Saturday 11 January 2020

One half mass times velocity squared

I'm partial to both military history and physics and so was delighted when they were combined in the latest Royal Armouries talk, which was on the development of very large guns since the Crimean War, with (some) reference to the science behind them. Subjects covered ranged from Mallet's Mortar to the Iraqi Supergun, via the Paris gun, Gustav and Dora and the V3.




Mallet's achievement was perhaps the most impressive, given that he started more or less from scratch in his application of the scientific method to the problem which he faced; namely how to destroy the fortress at Sebastopol, the task which was to eventually be completed by Schwerer Gustav nearly a century later. He successfully reverse engineered the required shell size (anticipating Barnes Wallis in his calculations), overcame the problem of circumferential stress in the barrel, and used a modular design for ease of transport. All he didn't manage was to complete the task before the war ended; the gun was never fired in anger.

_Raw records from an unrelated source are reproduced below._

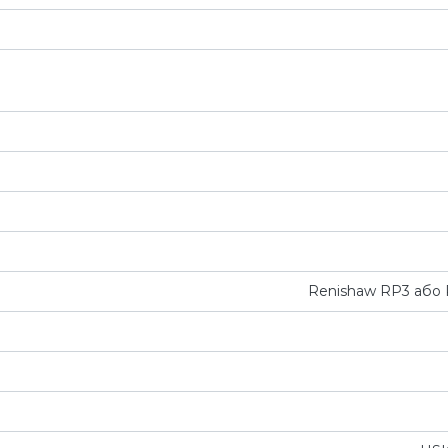
Renishaw RP3 або 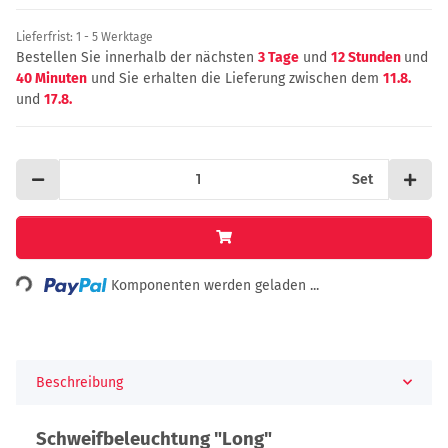
Lieferfrist:
1 - 5 Werktage
Bestellen Sie innerhalb der nächsten
3 Tage
und
12 Stunden
und
40 Minuten
und Sie erhalten die Lieferung zwischen dem
11.8.
und
17.8.
Set
Komponenten werden geladen ...
Loading...
Beschreibung
Schweifbeleuchtung "Long"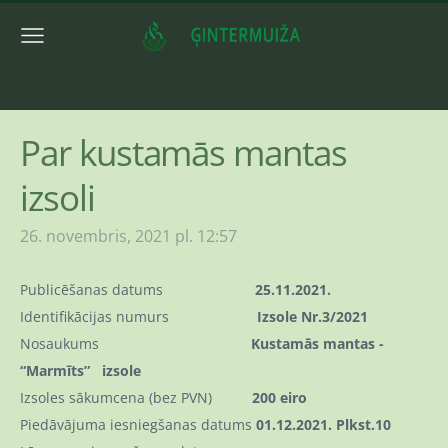
Par kustamās mantas
izsoli
26. novembris, 2021 pl. 12:57
Publicēšanas datums
25.11.2021.
Identifikācijas numurs
Izsole Nr.3/2021
Nosaukums
Kustamās mantas -
“Marmīts” izsole
Izsoles sākumcena (bez PVN)
200 eiro
Piedāvājuma iesniegšanas datums
01.12.2021. Plkst.10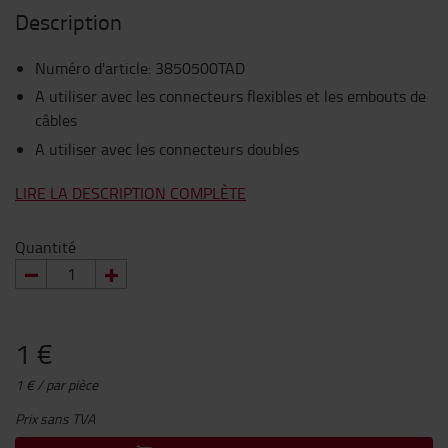
Description
Numéro d'article
:
3850500TAD
A utiliser avec les connecteurs flexibles et les embouts de
câbles
A utiliser avec les connecteurs doubles
LIRE LA DESCRIPTION COMPLÈTE
Quantité
1 €
1 € / par pièce
Prix sans TVA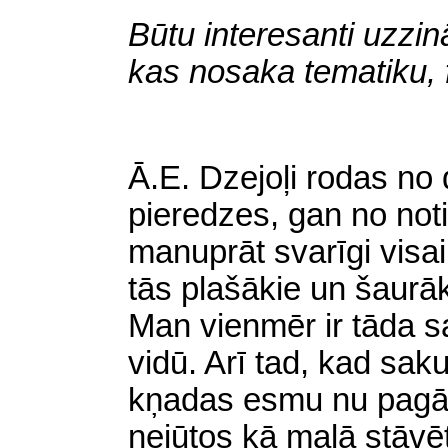
Būtu interesanti uzzin
kas nosaka tematiku,
Ā
.E. Dzejoļi rodas no
pieredzes, gan no no
manuprāt svarīgi visa
tās plašākie un šaurāk
Man vienmēr ir tāda s
vidū. Arī tad, kad sak
kņadas esmu nu pagāj
nejūtos kā malā stāvēt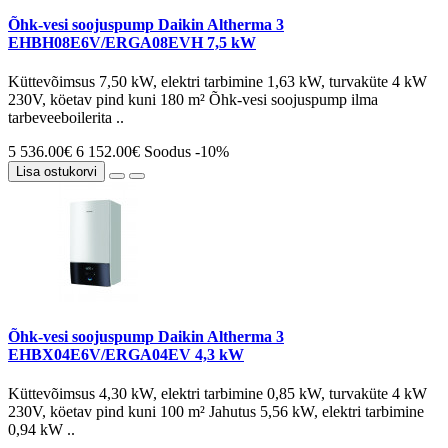
Õhk-vesi soojuspump Daikin Altherma 3
EHBH08E6V/ERGA08EVH 7,5 kW
Küttevõimsus 7,50 kW, elektri tarbimine 1,63 kW, turvaküte 4 kW
230V, köetav pind kuni 180 m² Õhk-vesi soojuspump ilma
tarbeveeboilerita ..
5 536.00€
6 152.00€
Soodus -10%
Lisa ostukorvi
Õhk-vesi soojuspump Daikin Altherma 3
EHBX04E6V/ERGA04EV 4,3 kW
Küttevõimsus 4,30 kW, elektri tarbimine 0,85 kW, turvaküte 4 kW
230V, köetav pind kuni 100 m² Jahutus 5,56 kW, elektri tarbimine
0,94 kW ..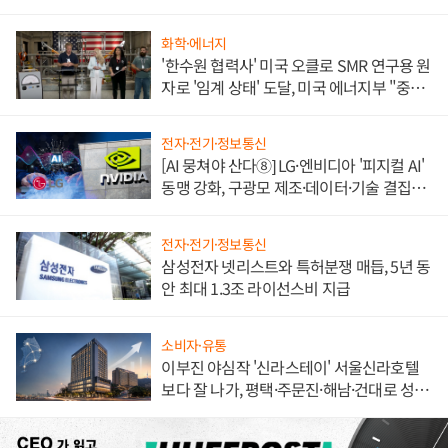
불만 폭발
화학·에너지
'한수원 협력사' 미국 오클로 SMR 연구용 원
자로 '임계 상태' 도달, 미국 에너지부 "중요
한 이정표"
전자·전기·정보통신
[AI 뭉쳐야 산다⑧] LG·엔비디아 '피지컬 AI'
동맹 강화, 구광모 제조·데이터·기술 결집
해 종합 로보틱스 기업으로
전자·전기·정보통신
삼성전자 넷리스트와 특허분쟁 매듭, 5년 동
안 최대 1.3조 라이선스비 지급
소비자·유통
이부진 야심작 '신라스테이' 서울신라호텔
보다 잘 나가, 평택·주문진·해남·건대로 성
장판 더 넓힌다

The weapon that really caught your bloggist's attention was the Pariser Kanone, not least because its range was so great that when aiming they had to take account of the rotation of the earth, a subject which of course has often featured here before. According to the speaker, Paris moved four miles between the gun being fired and the shell landing; it was not a precision weapon.

One interesting analogy used was that the kinetic energy of a projectile leaving the barrel of a WWI 7.5cm field gun (i.e. those included in my Square Bashing games) was equivalent to that of an articulated lorry travelling at 100 mph.